To see one of my iris slideshows adjust your speaker volume for music and then click  5 minute Slideshow. The show has 50 photographs taken in our iris patch. 
They are tall bearded irises, historic and new, in no particular order.  You can stop the slide show at any time by pressing the "Esc" button on the top left of your keyboard or the "X" button at the top right of your screen.  If you want to hear all three songs in the show slide the cursor across the iris while the slideshow is running and white letters appear; click on the rectangle to the right of all the white letters; when you click, it will allow the show to loop and play over and over until you stop it.  When the slash line is through the box it will not repeat play.  

I'll end this article with the same question that Susanne asked before:  What are some ways you enjoy the beauty of your irises through the year? Do you have any creative ways to preserve their beauty when they're not blooming?”

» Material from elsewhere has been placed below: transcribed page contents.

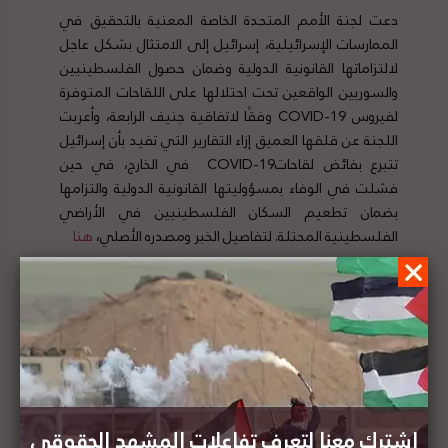
دعت لجنة الأمم المتحدة الخاصة المعنية بالتحقيق في
الممارسات الإسرائيلية، إسرائيل إلى الامتثال بشكل عاجل
لالتزاماتها القانونية الدولية وضمان حصول الفلسطينيين
والسوريين الواقعين تحت احتلالها على اللقاحات المتوفرة
لفيروس COVID-19 وفقًا لاتفاقية جنيف الرابعة، وأعربت
اللجنة عن قلقها العميق إزاء التقارير التي تفيد بأن إسرائيل
تتبرع بفائض لقاحاتCOVID-19 في الخارج، في حين
فشلت في الوفاء بمسؤوليتها القانونية الدولية والتزامها
بضمان تطعيم السكان الفلسطينيين في الأراضي
الفلسطينية المحتلة. لتفاصيل الخبر ومصدره الأصلي،
هنا
منظّمات حقوقيّةٍ تلتمس إلى المحكمة العليا مطالبةً
إسرائيل بتوفير اللّقاحات للفلسطينيّين
اشترك معنا لتعرف تفاعلات المشهد الحقوقي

P.S.  I’m often asked if I sell or trade my irises.  I’m sorry but I don’t.  My husband has Alzheimer’s disease and he does all the digging and takes care of our orchard (and me!) and I can’t ask him to do more.  I can give you the name of the iris, the hybridizer, and the year of registration (for most) so you can order your favorites. I do keep rows of irises for sharing, and I give those away to people who come to the garden while they are blooming, usually around Memorial Day, but I do not sell them.


  1. I am so impressed with the wonderful work that you do off season with all of the books and digital scrapbooks. I especially love the collages. If I had a yard, this blog would most likely inspire me to start planting irises! It is beautifully done. Thank you sharing.

    1. Thank you for your kind words. I appreciate them.

  2. Great article, Dawn! You've gone to a lot of work and it shows!

    1. That nice comment is especially great coming from you. Thanks.

  3. Thank you so much for this article. I just recently finished a huge new TB bed, which I documented on the Greater St. Louis Iris Society's Facebook page. I was wondering how I could use the photos I took of the building and planting of the bed, and continue it in the spring during bloom season. I was tossing around the idea of a scrapbook, but you've given me all kinds of ideas! If you'd like to see the building of the bed, just go on to FB and like the Greater St. Louis Iris Society page. It's a relatively new page, and we're hoping that through social media, we can increase interest and membership in the Society, and maybe even bring in some young people. Thank you, again, for a great article! I'll be sharing it on our page!!